Les conditions de vie dans les sites d’accueil restent dures. Le problème n’est pas seulement humanitaire, il est aussi social et économique. Quand les routes sont coupées, les marchés tournent au ralenti, les champs restent abandonnés et les échanges entre ville et arrière-pays se contractent. À Uvira, ville-carrefour du Sud-Kivu, chaque secousse militaire a des effets immédiats sur la pêche, le petit commerce, le transport et l’approvisionnement des ménages. Le retour à la normale ne dépend donc pas d’une seule signature, mais d’un minimum de sécurité durable.

Les déplacés interrogés demandent d’abord la paix, puis seulement l’aide. Ce point est essentiel. Dans l’est congolais, l’assistance alimentaire ou médicale ne remplace pas la garantie de sécurité. Le HCR alerte d’ailleurs sur une situation où les populations déplacées restent exposées à des risques de protection, à la promiscuité, et à la multiplication des urgences sanitaires dans plusieurs zones du Sud-Kivu. Autrement dit, tant que les armes parlent, le retour volontaire reste théorique pour une partie des familles.

Ce que l’échéance américaine révèle sur le rapport de force régional

L’expiration de l’ultimatum pose une question plus large : qui peut réellement imposer le tempo d’une paix dans les Grands Lacs ? Les États-Unis ont certes pesé dans la séquence diplomatique, et ils ont même sanctionné en juin 2026 des responsables liés au conflit dans l’est de la RDC. Mais la poursuite des combats montre qu’une pression extérieure ne suffit pas si elle n’est pas relayée par des mécanismes régionaux solides, un suivi précis du cessez-le-feu et une capacité réelle à vérifier les retraits et les engagements militaires.

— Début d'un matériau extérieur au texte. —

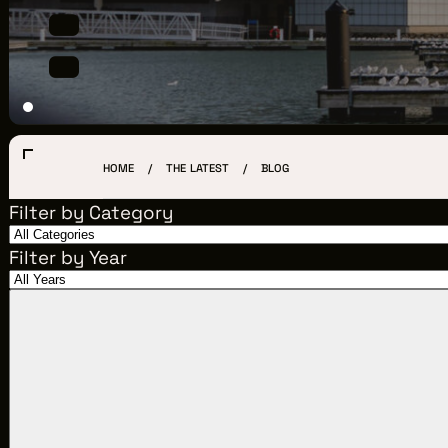
LOCATIONS
CREW DIRECTORY
VENDOR DIRECTORY
CASTING AGENCIES
HOME
THE LATEST
BLOG
UNION CONTACTS
Filter by Category
PRODUCTION SUPPORT
Filter by Year
FINANCIAL RESOURCES
LOCATIONS MAP
FILMED IN CLE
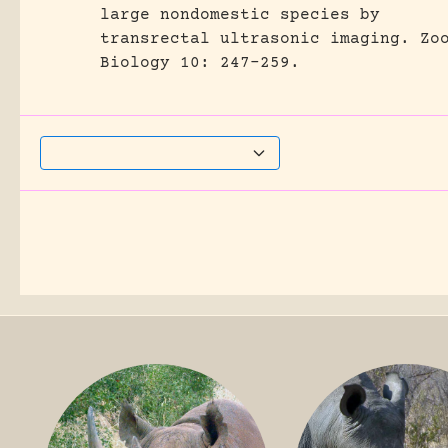
large nondomestic species by
transrectal ultrasonic imaging.
Zo
Biology 10: 247-259.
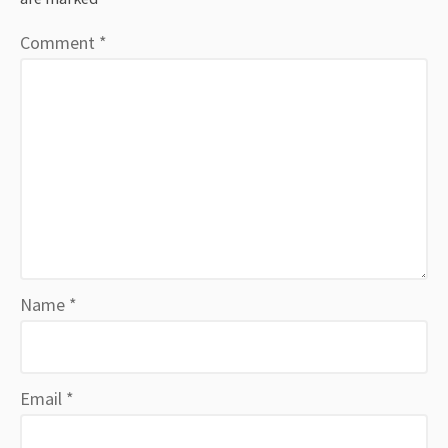
Comment
*
Name
*
Email
*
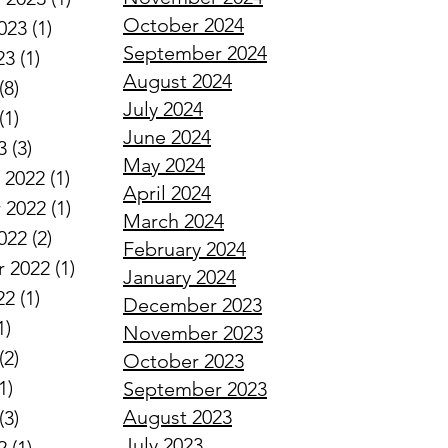
October 2024
023
(1)
1 post
September 2024
23
(1)
1 post
August 2024
(8)
8 posts
July 2024
(1)
1 post
June 2024
3
(3)
3 posts
May 2024
 2022
(1)
1 post
April 2024
 2022
(1)
1 post
March 2024
022
(2)
2 posts
February 2024
 2022
(1)
1 post
January 2024
22
(1)
1 post
December 2023
1)
1 post
November 2023
(2)
2 posts
October 2023
1)
1 post
September 2023
August 2023
(3)
3 posts
July 2023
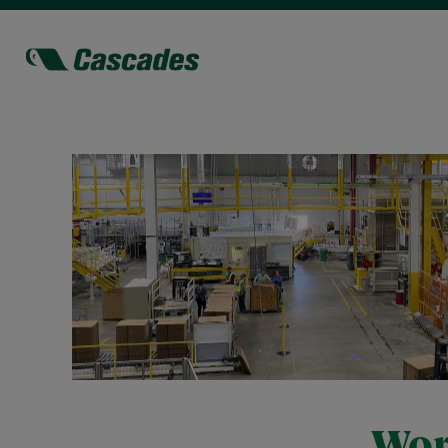
Jobs
Eau
Claire
Wor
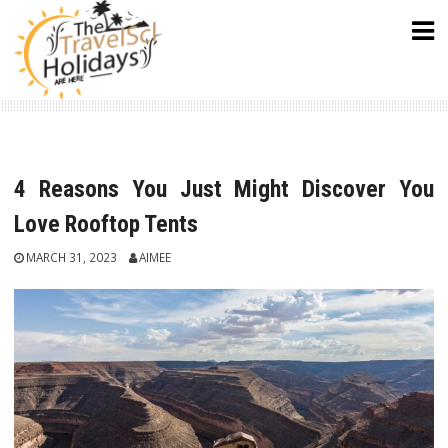
Skip
to
content
4 Reasons You Just Might Discover You
Love Rooftop Tents
MARCH 31, 2023
AIMEE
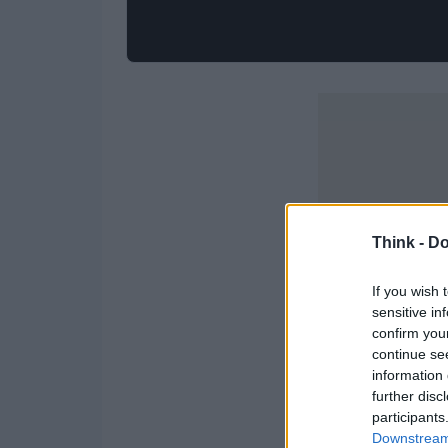
Think -
Do
If you wish 
sensitive in
confirm you
continue se
information 
further disc
participants
Downstream 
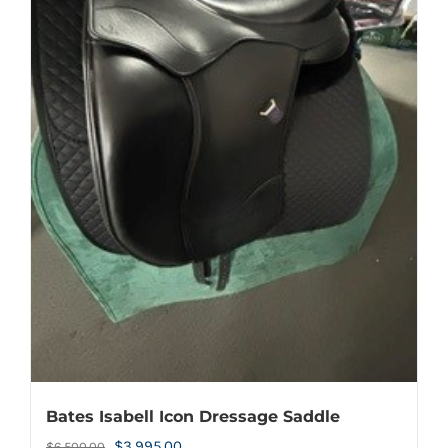
Bates Isabell Icon Dressage Saddle
Original
Current
$
3,995.00
$
6,500.00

Le dossier concerne aussi les organisations africaines. L’Union africaine a maintenu sa ligne : soutien à l’intégrité territoriale congolaise, appui aux efforts crédibles de désescalade, et coordination avec les mécanismes régionaux et internationaux compétents. Cette approche compte, car la crise de l’est de la RDC ne se limite ni à un face-à-face Kinshasa-Kigali, ni à un dossier humanitaire. Elle touche la stabilité de toute la région des Grands Lacs, où circulent armes, combattants, déplacés, mais aussi des flux commerciaux et des réseaux transfrontaliers essentiels aux économies locales.

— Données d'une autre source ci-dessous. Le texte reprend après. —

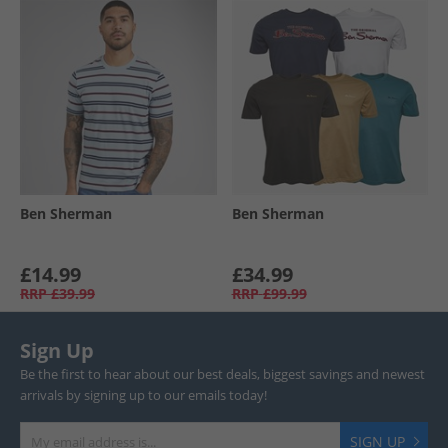
Ben Sherman
Ben Sherman
£14.99
£34.99
RRP
£39.99
RRP
£99.99
Sign Up
Be the first to hear about our best deals, biggest savings and newest
arrivals by signing up to our emails today!
SIGN UP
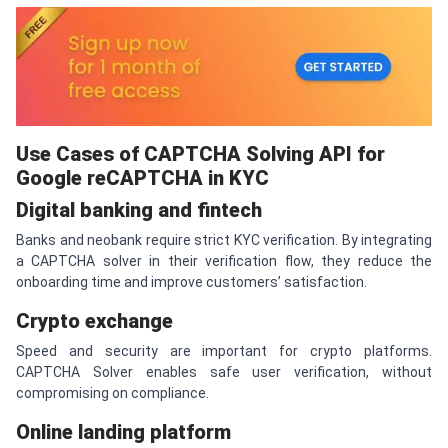
Use Cases of
CAPTCHA
Solving API for
Google re
CAPTCHA
in KYC
Digital banking and fintech
Banks and neobank require strict KYC verification. By integrating
a CAPTCHA solver in their verification flow, they reduce the
onboarding time and improve customers’ satisfaction.
Crypto exchange
Speed and security are important for crypto platforms.
CAPTCHA Solver enables safe user verification, without
compromising on compliance.
Online landing platform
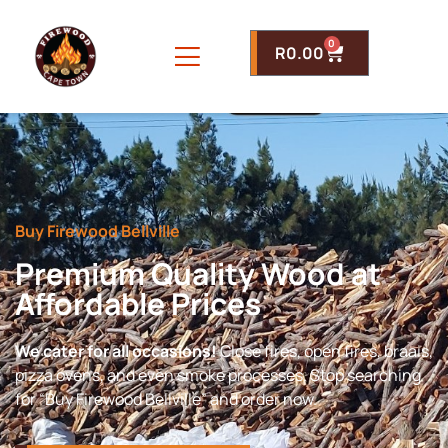
0
R
0.00
Buy Firewood Bellville
Premium Quality Wood at
Affordable Prices
We cater for all occasions!
Close fires, open fires, braais,
pizza ovens, and even smoke processes. Stop searching
for “Buy Firewood Bellville” and order now.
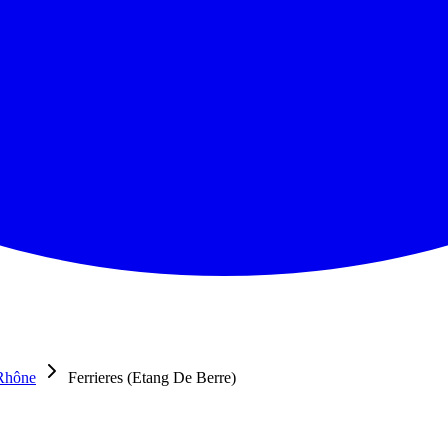
Rhône
Ferrieres (Etang De Berre)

Sur le plan politique, la crédibilité des médiations est désormais en jeu. Quand une échéance est annoncée puis sans effet visible sur le terrain, les populations concluent vite que la diplomatie parle plus fort que les résultats. C’est précisément ce que montrent les témoignages venus d’Uvira : les déplacés ne veulent plus d’un calendrier abstrait, ils veulent des actes vérifiables. Dans l’est de la RDC, la paix ne sera crédible que si elle se traduit par une baisse durable des combats, un retrait contrôlé des forces étrangères, et une restauration progressive de l’autorité de l’État dans les zones touchées.

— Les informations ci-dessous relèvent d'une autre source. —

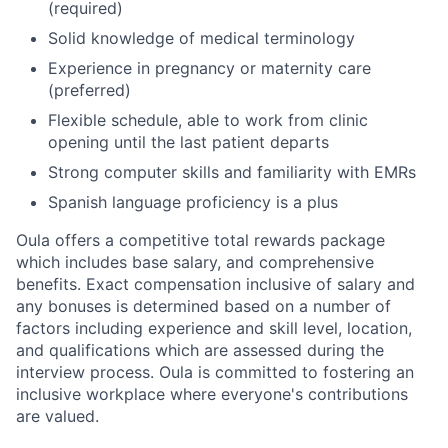
(required)
Solid knowledge of medical terminology
Experience in pregnancy or maternity care
(preferred)
Flexible schedule, able to work from clinic
opening until the last patient departs
Strong computer skills and familiarity with EMRs
Spanish language proficiency is a plus
Oula offers a competitive total rewards package
which includes base salary, and comprehensive
benefits. Exact compensation inclusive of salary and
any bonuses is determined based on a number of
factors including experience and skill level, location,
and qualifications which are assessed during the
interview process. Oula is committed to fostering an
inclusive workplace where everyone's contributions
are valued.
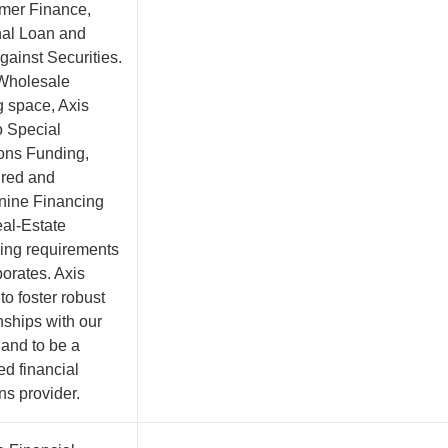
mer Finance,
al Loan and
gainst Securities.
 Wholesale
g space, Axis
o Special
ions Funding,
ured and
ine Financing
al-Estate
ing requirements
porates. Axis
 to foster robust
nships with our
 and to be a
ed financial
ns provider.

À l’échelle continentale, ce dossier rappelle enfin une réalité utile à surveiller dans les prochains jours : les échéances diplomatiques n’ont de valeur que si elles s’accompagnent d’un mécanisme de mise en œuvre, d’un contrôle indépendant et d’un coût politique réel pour les parties qui s’en écartent. Dans les Grands Lacs comme ailleurs en Afrique, la paix durable ne se décrète pas. Elle se vérifie, localité par localité, et se construit avec les acteurs de terrain autant qu’avec les capitales.